Large Indian firms may have to adopt international accounting norms, IFRS, from the next fiscal when the new direct tax regime comes into effect, bringing clarity on the tax structure for companies. In a meeting held recently, the Corporate Affairs Ministry and the Finance Ministry is learnt to have found a common ground on how companies would be taxed under the International Financial Reporting Standards (IFRS).
“We are expecting that with the Direct Taxes Code in place, there will be clarity on how companies would be taxed. So, after that companies can smoothly converge,” a senior MCA official told PTI.
According to the roadmap laid by the MCA, companies with a networth of over Rs 1,000 crore were to converge their account books as per IFRS from April 1 this year, but no clarity on tax-related issues had pushed the date for implementation. One of the key contention was introduction of Minimum Alternate Tax (MAT) under the DTC regime.

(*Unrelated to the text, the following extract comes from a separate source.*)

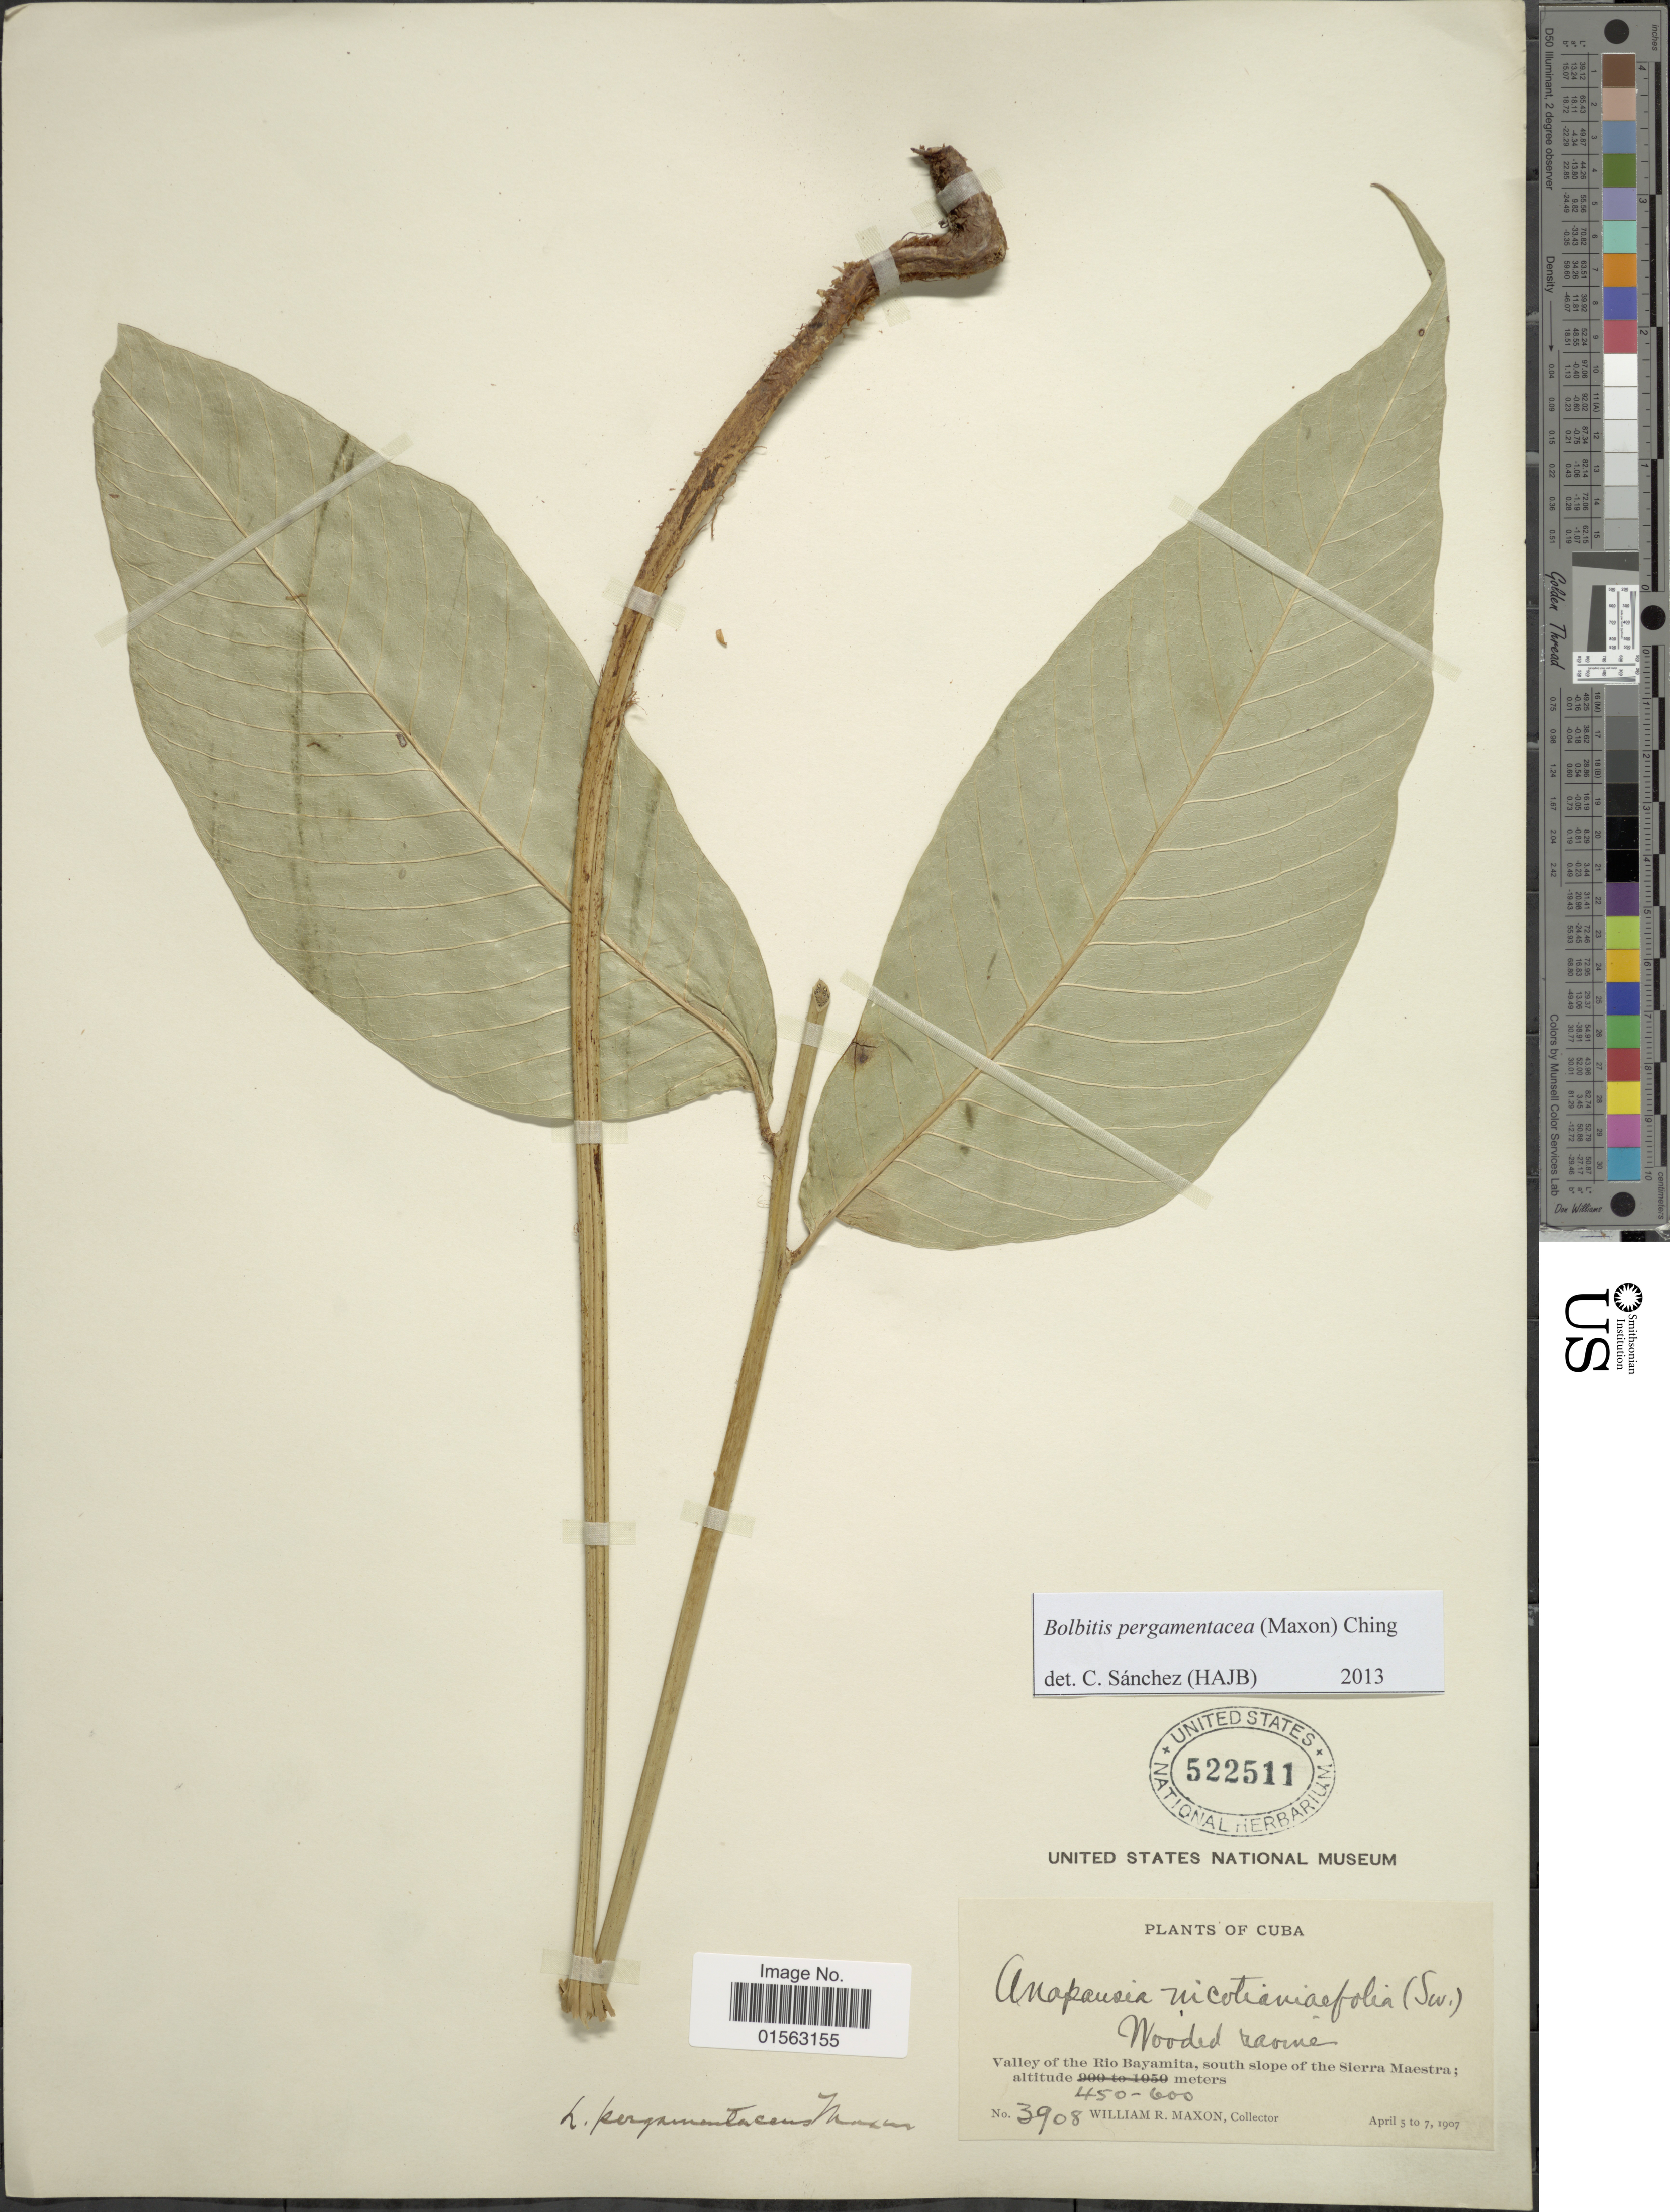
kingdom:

Under IFRS, assets such as investments and derivatives are fair valued with corresponding gains/losses recognised through the profit and loss statement. An important issue that needs to be resolved is imposing tax on notional loss or gain.
Another issue that needs a re-look is projecting value of an asset in the account books. While some are in favour of arriving at the value in terms of historical cost, others believe in the fair value concept.
In accounting, fair value is defined as an estimate of the potential market price of goods or service, taking into consideration factors like acquisition, production and distribution costs and replacement costs.
However, the historical cost does not consider these factors and instead is calculated at the initial value. Once the issues are resolved, over 1,000 large companies will have to prepare their accounts as per the new norms.
Further, while scheduled commercial banks and urban cooperative banks will adopt IFRS from April 1, 2013, all insurance companies will convert their opening balance sheets with IFRS from April, 2012.
Large, listed non-banking finance companies (NBFCs), will converge their opening books of accounts with IFRS norms from April 1, 2013.